The Four Seasons

The Four Seasons restaurant, located in the iconic Seagram Building on East 52nd Street opened in 1959, and it will close on Saturday, July 16th. For the past 57 years, the Four Seasons has been the place for the Power Lunch, hosting regulars over the years such as Martha Stewart, the Kennedys, Brooke Astor, Henry Kissinger, Anna Wintour and other titans of publishing, entertainment and politics.

The interior of the restaurant was designed by Philip Johnson and Mies van der Rohe, and was designated as an interior landmark in 1989. The restaurant's lease, however, is not being renewed and they will vacate the space on Saturday and auction off its entire contents ten days later—including Mies van der Rohe and Hans Wegner chairs, Eero Saarinen Tulip tables, Philip Johnson sofas, tableware and cookware by L. Garth and Ada Louise Huxtable.

Luckily, we had an opportunity back in October to visit the Four Seasons during Open House New York weekend, and I realized recently that I had never shared my photos. At the time, the restaurants fate was uncertain, but now that everything—not protected by its interior landmark designation—will be scattered to various collections, our visit has taken on a new significance.

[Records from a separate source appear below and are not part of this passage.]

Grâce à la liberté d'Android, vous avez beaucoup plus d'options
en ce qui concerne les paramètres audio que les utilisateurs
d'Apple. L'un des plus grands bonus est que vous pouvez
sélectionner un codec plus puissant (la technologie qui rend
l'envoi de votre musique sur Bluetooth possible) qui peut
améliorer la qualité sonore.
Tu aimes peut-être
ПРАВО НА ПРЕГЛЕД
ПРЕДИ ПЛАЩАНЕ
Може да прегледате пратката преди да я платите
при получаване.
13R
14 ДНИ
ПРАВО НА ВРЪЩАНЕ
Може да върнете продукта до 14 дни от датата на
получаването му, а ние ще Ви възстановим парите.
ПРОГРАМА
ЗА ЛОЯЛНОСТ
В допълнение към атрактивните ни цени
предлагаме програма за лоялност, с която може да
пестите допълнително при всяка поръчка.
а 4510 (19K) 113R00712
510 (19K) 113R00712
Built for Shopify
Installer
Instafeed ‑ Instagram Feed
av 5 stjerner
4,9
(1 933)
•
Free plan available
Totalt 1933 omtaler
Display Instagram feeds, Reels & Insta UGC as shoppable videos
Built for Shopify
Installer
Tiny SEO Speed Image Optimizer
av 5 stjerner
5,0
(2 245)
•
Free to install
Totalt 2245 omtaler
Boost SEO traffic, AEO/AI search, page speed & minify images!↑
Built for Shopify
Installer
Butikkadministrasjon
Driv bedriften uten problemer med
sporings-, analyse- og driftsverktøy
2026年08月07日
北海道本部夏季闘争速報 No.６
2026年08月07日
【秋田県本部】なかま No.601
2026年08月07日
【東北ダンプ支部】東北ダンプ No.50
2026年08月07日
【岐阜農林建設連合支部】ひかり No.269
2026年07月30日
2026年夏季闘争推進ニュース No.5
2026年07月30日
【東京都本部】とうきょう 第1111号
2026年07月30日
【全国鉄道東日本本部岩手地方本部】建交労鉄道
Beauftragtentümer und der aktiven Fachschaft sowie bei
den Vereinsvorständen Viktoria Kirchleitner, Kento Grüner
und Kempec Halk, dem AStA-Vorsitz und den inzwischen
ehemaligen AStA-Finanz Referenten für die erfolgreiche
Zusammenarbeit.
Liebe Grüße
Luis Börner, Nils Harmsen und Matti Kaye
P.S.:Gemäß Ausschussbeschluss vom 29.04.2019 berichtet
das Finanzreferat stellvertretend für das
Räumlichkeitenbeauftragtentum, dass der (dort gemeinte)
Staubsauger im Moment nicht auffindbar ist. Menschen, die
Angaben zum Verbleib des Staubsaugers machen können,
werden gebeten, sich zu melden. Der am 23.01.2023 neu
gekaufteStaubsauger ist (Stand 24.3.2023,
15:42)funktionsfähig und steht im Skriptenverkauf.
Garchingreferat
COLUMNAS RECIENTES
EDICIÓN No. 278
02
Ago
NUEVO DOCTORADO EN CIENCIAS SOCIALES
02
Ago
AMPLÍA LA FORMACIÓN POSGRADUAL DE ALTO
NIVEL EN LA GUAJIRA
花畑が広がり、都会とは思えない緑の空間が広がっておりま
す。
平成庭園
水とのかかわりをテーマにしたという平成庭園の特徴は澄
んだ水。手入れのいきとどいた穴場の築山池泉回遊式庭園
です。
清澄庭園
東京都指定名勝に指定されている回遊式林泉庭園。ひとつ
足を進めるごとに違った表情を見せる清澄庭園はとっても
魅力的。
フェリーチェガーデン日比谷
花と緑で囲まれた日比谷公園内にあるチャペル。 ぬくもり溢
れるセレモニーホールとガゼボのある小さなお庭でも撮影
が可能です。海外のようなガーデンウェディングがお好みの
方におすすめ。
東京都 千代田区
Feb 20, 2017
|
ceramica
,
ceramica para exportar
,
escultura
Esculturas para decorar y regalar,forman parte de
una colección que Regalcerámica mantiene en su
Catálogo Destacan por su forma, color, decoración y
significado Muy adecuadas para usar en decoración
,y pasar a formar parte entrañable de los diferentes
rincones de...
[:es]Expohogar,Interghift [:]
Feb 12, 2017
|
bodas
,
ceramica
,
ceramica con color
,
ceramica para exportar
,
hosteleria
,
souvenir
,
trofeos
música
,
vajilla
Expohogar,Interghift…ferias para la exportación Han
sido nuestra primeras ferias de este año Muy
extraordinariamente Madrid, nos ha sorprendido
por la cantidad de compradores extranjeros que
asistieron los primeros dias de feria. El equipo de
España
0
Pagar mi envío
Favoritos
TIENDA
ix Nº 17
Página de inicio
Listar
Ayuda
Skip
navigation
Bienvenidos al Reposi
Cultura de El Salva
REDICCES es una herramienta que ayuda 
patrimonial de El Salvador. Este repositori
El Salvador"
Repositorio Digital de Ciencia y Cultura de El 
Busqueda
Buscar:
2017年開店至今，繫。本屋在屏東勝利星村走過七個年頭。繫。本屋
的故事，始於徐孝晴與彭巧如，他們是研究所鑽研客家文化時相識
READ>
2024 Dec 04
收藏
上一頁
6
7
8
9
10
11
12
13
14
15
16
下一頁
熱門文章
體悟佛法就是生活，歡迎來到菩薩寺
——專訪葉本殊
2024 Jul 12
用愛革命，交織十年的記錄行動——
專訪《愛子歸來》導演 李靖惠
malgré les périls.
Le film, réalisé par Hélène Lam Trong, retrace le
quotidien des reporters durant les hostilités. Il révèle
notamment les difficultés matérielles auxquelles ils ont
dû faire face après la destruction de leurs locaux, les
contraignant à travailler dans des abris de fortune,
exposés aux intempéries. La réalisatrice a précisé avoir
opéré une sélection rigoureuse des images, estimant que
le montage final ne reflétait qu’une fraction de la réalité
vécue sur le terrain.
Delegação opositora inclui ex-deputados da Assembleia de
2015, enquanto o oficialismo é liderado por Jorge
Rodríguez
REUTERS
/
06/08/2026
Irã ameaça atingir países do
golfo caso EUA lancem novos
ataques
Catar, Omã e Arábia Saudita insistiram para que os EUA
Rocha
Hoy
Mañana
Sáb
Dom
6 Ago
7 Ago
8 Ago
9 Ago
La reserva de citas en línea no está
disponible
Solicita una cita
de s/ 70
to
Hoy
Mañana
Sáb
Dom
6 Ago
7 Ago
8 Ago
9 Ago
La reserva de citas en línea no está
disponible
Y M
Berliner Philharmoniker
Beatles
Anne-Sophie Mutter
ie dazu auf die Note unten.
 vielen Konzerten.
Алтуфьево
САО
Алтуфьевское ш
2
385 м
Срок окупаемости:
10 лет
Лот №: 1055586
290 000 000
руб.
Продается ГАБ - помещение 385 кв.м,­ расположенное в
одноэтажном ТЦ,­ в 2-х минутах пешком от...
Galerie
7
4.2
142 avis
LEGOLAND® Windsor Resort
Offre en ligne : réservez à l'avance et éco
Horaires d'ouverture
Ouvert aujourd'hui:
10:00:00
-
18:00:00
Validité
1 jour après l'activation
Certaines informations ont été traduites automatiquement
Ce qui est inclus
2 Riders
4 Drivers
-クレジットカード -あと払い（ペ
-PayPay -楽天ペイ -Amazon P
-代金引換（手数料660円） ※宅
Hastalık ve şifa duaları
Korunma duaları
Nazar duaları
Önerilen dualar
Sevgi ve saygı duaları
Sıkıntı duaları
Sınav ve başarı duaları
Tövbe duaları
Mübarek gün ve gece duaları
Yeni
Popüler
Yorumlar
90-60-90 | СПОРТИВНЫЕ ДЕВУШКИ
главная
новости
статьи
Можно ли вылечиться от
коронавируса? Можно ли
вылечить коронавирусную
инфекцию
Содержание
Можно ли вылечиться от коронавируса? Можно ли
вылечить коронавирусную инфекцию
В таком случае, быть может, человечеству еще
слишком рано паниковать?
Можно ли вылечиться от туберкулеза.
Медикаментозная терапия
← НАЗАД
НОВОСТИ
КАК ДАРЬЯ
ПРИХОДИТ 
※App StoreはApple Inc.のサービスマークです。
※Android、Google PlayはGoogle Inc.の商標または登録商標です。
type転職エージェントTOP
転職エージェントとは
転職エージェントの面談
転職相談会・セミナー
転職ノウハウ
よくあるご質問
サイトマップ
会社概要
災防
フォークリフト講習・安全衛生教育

When you walk into the Four Seasons you feel like you've traveled back in time, to an era of three-martini lunches, where people dressed up because they cared, where air travel was a luxury—and luxurious—where business deals were made in person and not through email.

The bubbling Pool Room has four trees that change with the seasons; the more serious, wood-paneled Grill Room has corner banquets that make you want to talk about something important and expensive; the large windows are draped with aluminum chain curtains that undulate and shimmer like nothing else you've ever seen. The restaurant owners insist that the Four Season will be reborn somewhere else, and while I don't doubt their good intentions, I can't help but feel as if something really special, and  really New York, will be lost forever when they move out.